Een roman over het huidige Finland, dus een droevig boek. Maar niet van eene in achterbuurten gezochte droefheid, maar van een edele tragedie, gegeven door het leven zelf. Want de strijd
| |
| |
was onvermijdelijk. Kort nadat Finland in 1809 bij Rusland was ingelijfd, werd de Kalewala ontdekt. Een volk dat zulk een epos als de Kalewala kon scheppen, verdiende vrij te zijn. ‘Zweden zijn wij niet meer, Russen zullen wij nooit worden, laten wij dus trachten Finnen te worden’, dit woord - de schrijver herinnert het in zijn Voorwoord - werd het program der Fennomanen. Daartegenover stelden de Svekomanen dat Finland zijn beschaving aan Zweden heeft te danken. Was Runeberg, de dichter van het Zweedsche volkslied, niet een volbloed Fin? Laat Finland dus aansluiting zoeken bij Zweden, dat met oude liefde hangt aan zijn nooit vergeten provincie! Toch bleek de nationale idee zoo machtig dat de Fennomanen terrein wonnen. Dan komt in hun partij echter verdeeldheid tusschen de oude, conservatieve en de jonge, liberale Fennomanen, en Rusland maakt van die tweedracht gebruik en zendt Bobrikoff met de beruchte manifesten.
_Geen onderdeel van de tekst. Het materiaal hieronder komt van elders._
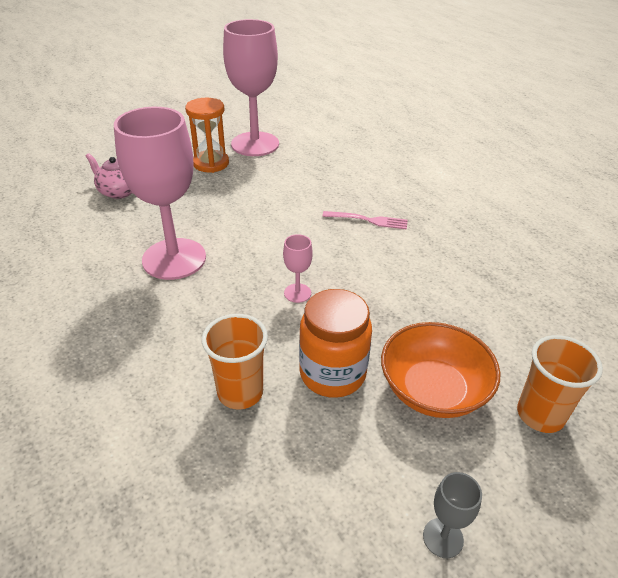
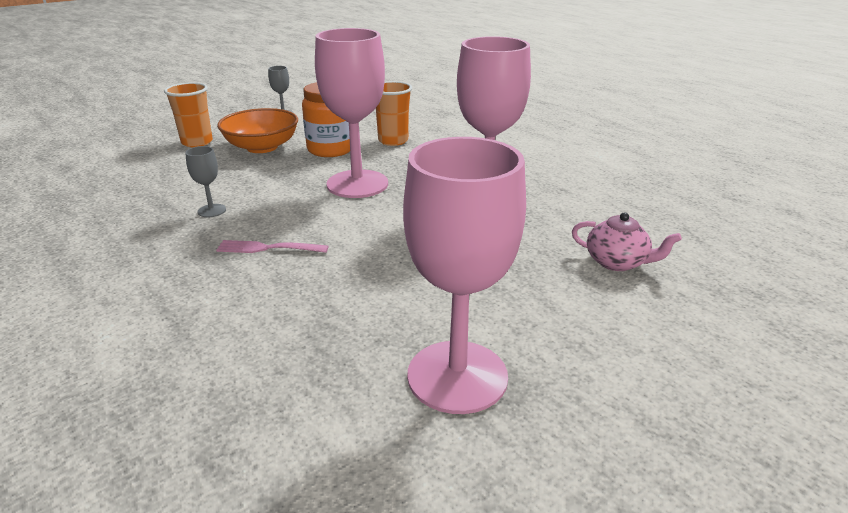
camera: 175 degrees right, 10 degrees down
orange hourglass [185,98,229,173] -> none
pink goblet [283,234,313,303] -> pink goblet [315,28,388,198], size x2.45
none -> grey goblet [185,146,226,217]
Met dit gegeven een historischen roman te schrijven was niet moeilijk, en Pekka Malm heeft dan ook van In Tijden van Gisting een belangwekkend boek gemaakt. Hjalmar en Daniël zijn de zoon en de pleegzoon van den staatsraad Ekroth, die zich buiten de partijen houdt. Komen zij aan de academie te Helsingfors dan leven zij al spoedig midden in den partijstrijd. Zij zijn Fennomanen, maar komen veel aan huis bij Ekroth's neef, het gemeenteraadslid Ahlfelt, een vurig Svekomaan. Hjalmar ontpopt zich tot een fladderkarakter, houdt zich bij de bovendrijvende partij, russificeert zijn naam ten slotte tot Jalmari, wat hem een goeden post en een rijke bruid bezorgt. Daniël wordt een woordvoerder van de jong-Fennomanen, wat hem zijn eerlijk verdiende betrekking en zijn geliefde kost. Want hij heeft Ingeborg Ahlfelt lief, zij hem ook - maar op zijn sterfbed legt Ahlfelt de hand van Ingeborg in dien van een vurig Svekomaan. Ingeborg biedt geen weerstand - en Daniël blijft verlaten en troosteloos achter, evenals zijn arm vaderland. Toch niet hopeloos. Hij wijdt zich aan het onderwijs en bouwt op de spes patriae.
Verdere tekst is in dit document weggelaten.